“My husband and I go out with other people on leave; there’s only one reason I’m jealous.”

Dr. Lori Beth Bisbey, a sex / intimacy coach and clinical psychologist, spends her days working with people and couples on her bedroom problems.

However, he also admits that he sometimes has some.

Despite having an open and happy relationship with her husband for more than 13 years, the polyamorous redhead admits that there are cases in which she becomes “jealous”.

However, this is not the reason you would expect it.

Dr. Lori, who recently starred in the relationship role in Channel 4’s Open House: The Great Sex Experiment, says she’s not jealous because her bisexual husband has sex with other couples.

She says she only gets jealous when he has fun and the weather issues make her unable to do the same.

Dr. Lori Beth Bisbey has been in an open and happy relationship with her husband for over 13 years.

Speaking of their open marriage, the expert, who comes from the United States but now lives in the United Kingdom, told the Daily Star exclusively: “Our relationship works because we have clear boundaries.

“We are not young either and we have been doing this for a long time.

“We don’t get jealous often because we’ve been together for 13.5 years.

“We have had time to feel comfortable knowing that one of us will not run away with someone else. It’s usually something that worries people.

“We also have confidence in ourselves. That’s another thing that use causes jealousy – if people are insecure.”

Dr. Lori Beth Bisbey wears a black shirt

She says she only gets jealous for one reason

He continued: “The envy of time, however, comes into play. When one of us is able to have more fun because the other is busy doing other things.

“I work hard, so if he’s able to go out and have fun and I’m not, I might be jealous, but not the other person per se.”

Dr. Lori admits that she regularly has about three rotating couples at a time, with whom she has emotional connections.

He admits he prefers to meet these people in person rather than online because of concerns about “cat fishing.”

“I’ve met people online, but I usually meet people in person,” he said.
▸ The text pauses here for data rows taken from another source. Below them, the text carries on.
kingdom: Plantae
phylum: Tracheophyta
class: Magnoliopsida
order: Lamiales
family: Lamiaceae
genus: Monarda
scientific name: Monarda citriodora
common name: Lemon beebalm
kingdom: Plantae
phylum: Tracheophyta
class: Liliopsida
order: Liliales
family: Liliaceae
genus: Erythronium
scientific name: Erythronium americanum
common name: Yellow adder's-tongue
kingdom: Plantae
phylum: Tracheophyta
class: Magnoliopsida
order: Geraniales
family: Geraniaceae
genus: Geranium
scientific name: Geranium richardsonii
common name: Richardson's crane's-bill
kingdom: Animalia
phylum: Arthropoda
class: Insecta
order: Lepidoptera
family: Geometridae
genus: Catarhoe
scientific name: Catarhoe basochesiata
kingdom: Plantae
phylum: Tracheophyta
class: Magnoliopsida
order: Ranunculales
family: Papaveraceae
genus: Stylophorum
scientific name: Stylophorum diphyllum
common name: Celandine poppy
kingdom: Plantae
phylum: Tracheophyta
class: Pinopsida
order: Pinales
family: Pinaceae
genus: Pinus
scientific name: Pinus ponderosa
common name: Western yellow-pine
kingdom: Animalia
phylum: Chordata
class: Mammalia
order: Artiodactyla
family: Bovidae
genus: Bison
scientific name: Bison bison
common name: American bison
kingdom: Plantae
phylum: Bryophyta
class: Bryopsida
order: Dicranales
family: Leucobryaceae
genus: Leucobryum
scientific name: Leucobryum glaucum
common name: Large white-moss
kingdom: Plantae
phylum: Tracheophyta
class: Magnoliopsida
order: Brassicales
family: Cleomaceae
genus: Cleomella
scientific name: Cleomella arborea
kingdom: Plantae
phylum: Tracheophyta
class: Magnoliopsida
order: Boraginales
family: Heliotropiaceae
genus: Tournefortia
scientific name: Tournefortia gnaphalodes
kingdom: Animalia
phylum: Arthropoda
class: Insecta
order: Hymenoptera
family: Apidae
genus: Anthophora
Dr. Lori Beth Bisbey poses in a bold dress

Dr. Lori admits that she usually has about three rotating partners at a time

“I don’t look for fast sex, I like to take the time to meet people, so I usually meet people at events.

“I’ve tried to go online a bit, but I find it difficult because there is a lot of cat fishing.

“I don’t have time to go and find out if people are real or not.

“I got the appeal, but I haven’t started a decent online relationship yet.”

Giving her best advice to anyone who wants to try a non-monogamous relationship, Dr. Lori said it’s important to be clear about what you want, as there are so many different types.

He also said that you should make sure that your partner is clear about what he wants to avoid any confusion.

Dr. Lori Beth Bisbey at the open day of Channel 4: The Great Sex Experiment

Most recently, she starred in the Open House role of Channel 4: The Great Sex Experiment

Another tip was to be “ahead” of your wants and needs.

“Don’t wait six months to tell someone you want an open relationship,” he warned.

“Some people don’t do it because they don’t want to scare conscious people, but that often causes problems, because people are usually tied to that point and then find out that they’re not really compatible.”

He also said that you should be honest, get professional help soon and do not search the internet too much.

The expert added: “Take your time and be willing to try new things.

“Also, don’t try to have an open relationship when you’re in crisis – it won’t save your relationship.”

Dr. Lori admits that non-monogamy “is not a good way to live for everyone,” but says she doesn’t think monogamy is either.

“I’m passionate about people having a choice,” he said.

“For some people, including myself, non – monogamy offers a higher level of achievement.

“That’s because your needs are better met.”

He added: “Being attracted to more than one gender, being monogamous means I’m limiting a large part of my sexuality, as I’m limited to one person.”

Giving his final conclusion on the subject, he said: “People are usually happier if they choose something, instead of feeling that they have no choice.”